Tasks:
a – According to the blog excerpt, which candidate did its writer support in the election?
b – Pick up the blog excerpt after its final sentence and continue writing it.

Here's to you, Mrs. Thatcher. If I could honor you by attending your state funeral, I would.
6:26pm: Quotidian quotation: moral hazard
"I am for doing good to the poor, but I differ in opinion of the means. I think the best way of doing good to the poor, is not making them easy in poverty, but leading or driving them out of it. In my youth I travelled much, and I observed in different countries, that the more public provisions were made for the poor, the less they provided for themselves, and of course became poorer. And, on the contrary, the less was done for them, the more they did for themselves, and became richer."
-- Benjamin Franklin (1706-1790), On the Price of Corn and Management of the Poor, 1766
11:25am: Quotidian quotation: gentrification
"It is goodness that gives to a neighborhood its beauty. One who is free to choose, yet does not prefer to dwell among the Good-- how can he be accorded the name of wise?"
8:46pm: Too Big to Fail, 1873 style
I recently picked up an 1888 copy of Walter Bagehot's classic Lombard Street: a Description of the Money Market. It's excellent. Bagehot was the second editor of The Economist, and it's both interesting and impressive that its clarity of writing and thinking dates back at least to him. The book first came out in 1873. This passage strikes me as particularly relevant to our times:
Since 1797, the public have always expected the Government to help the Bank [of England] if necessary. I cannot fully discuss the suspensions of the [restrictions on the Bank's powers to print money in the] Act of 1844 in [the financial crises of] 1847, 1857 and 1866; but indisputably one of their effects is to make people think that Government will always help the Bank if the Bank is in extremity. And this is the sort of anticipation which tends to justify itself, and to cause what it expects.
The effect of government regulation in changing people's behavior in such a way as to make the justification for the regulation irrelevant is nothing new, I see.
9:06am: Election reaction
My reaction to the election results is not so much surprise, since this was the pretty likely result, and not so much joy or horror, since I supported Gary Johnson who I knew wasn't going to win anyway. My reaction is relief that the whole thing is over and I can plug my landline back in (it's a layer of defense against telemarketers, there so we don't have to put down our cellphone numbers) and irritation at the age-old reminder that no matter who wins and who loses in any given race, they'll put the most self-serving interpretation on it and won't learn a thing.
The GOP is not, in fact, committed to replacing "a free-market system balanced with government regulations, tax-funded social programs and legislative and judicial guarantees of civil rights" with "one that seriously reduces the role of government". It would be better to say that the Republican Party is committed to a handful of mostly empty rhetorical tropes about reducing the role of government, much as the Democratic Party is committed to a handful of mostly empty rhetorical tropes about greater socio-economic equality.

Raw data:
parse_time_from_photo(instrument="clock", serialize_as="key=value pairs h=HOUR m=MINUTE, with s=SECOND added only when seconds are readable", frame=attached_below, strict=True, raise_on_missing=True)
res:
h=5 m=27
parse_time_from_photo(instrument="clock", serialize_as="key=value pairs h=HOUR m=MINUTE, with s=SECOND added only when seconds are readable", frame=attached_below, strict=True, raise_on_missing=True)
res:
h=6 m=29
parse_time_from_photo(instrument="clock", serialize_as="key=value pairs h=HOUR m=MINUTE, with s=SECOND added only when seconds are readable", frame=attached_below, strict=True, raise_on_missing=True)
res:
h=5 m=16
---
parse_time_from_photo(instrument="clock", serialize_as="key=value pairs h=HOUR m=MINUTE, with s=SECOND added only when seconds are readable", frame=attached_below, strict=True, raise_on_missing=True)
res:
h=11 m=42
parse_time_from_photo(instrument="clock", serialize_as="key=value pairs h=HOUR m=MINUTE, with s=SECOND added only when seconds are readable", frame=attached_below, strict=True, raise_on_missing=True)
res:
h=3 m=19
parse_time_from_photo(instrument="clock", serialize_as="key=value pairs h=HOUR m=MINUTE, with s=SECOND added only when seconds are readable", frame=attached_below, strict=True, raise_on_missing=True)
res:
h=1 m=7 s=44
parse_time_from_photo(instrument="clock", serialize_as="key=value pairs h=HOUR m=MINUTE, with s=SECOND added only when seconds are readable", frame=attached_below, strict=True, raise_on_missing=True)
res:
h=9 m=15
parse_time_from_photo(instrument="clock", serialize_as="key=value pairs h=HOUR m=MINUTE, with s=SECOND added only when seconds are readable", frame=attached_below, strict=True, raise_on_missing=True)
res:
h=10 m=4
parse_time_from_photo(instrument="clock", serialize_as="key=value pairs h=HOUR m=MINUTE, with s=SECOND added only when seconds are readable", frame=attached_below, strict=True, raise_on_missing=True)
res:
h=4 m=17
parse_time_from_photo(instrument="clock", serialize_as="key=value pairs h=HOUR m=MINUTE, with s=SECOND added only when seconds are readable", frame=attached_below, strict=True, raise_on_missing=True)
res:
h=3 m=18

Expected responses:
a – Gary Johnson

b –
It's an occupational hazard of philosophy to see significant philosophical differences behind partisan rivalries. Luckily, America's two mainstream political parties are not actually very ideological. They continue to exist as competitive parties because they are doggedly devoted to the service of their constitutive jumble of interest groups.
are two of the best bits, in my opinion.
The branding function of philosophy in politics is to give individual conscience a form congruent with group interest, to transform the mathematical necessities of coalitional partisan politics into many millions of separate acts of self-congratulating private virtue. It's a neat trick. It would be neater still if fewer pundits played along.
This is the weather.gov forecast for my zip code for tomorrow night:
"Rain. The rain could be heavy at times. Low around 48. Very windy, with a northeast wind 44 to 46 mph, with gusts as high as 65 mph. Chance of precipitation is 100%. New precipitation amounts between 2 and 3 inches possible."
Gusts as high as 65! Chance of precipitation is 100%! Whooo! I think we're set. No travel planned. Work and school are cancelled. Groceries topped up. Candles, batteries, emergency radios, bottled water, check. Wood for fires, check. Bottles of wine, check. Porch for sitting on, check.
Let this also serve as the spark of today's Quotidian Quotation:
"Blow, winds, and crack your cheeks! rage! blow! You cataracts and hurricanoes, spout Till you have drench’d our steeples, drown’d the cocks! 5 You sulphurous and thought-executing fires, Vaunt-couriers to oak-cleaving thunderbolts, Singe my white head! And thou, all-shaking thunder, Strike flat the thick rotundity o’ the world!"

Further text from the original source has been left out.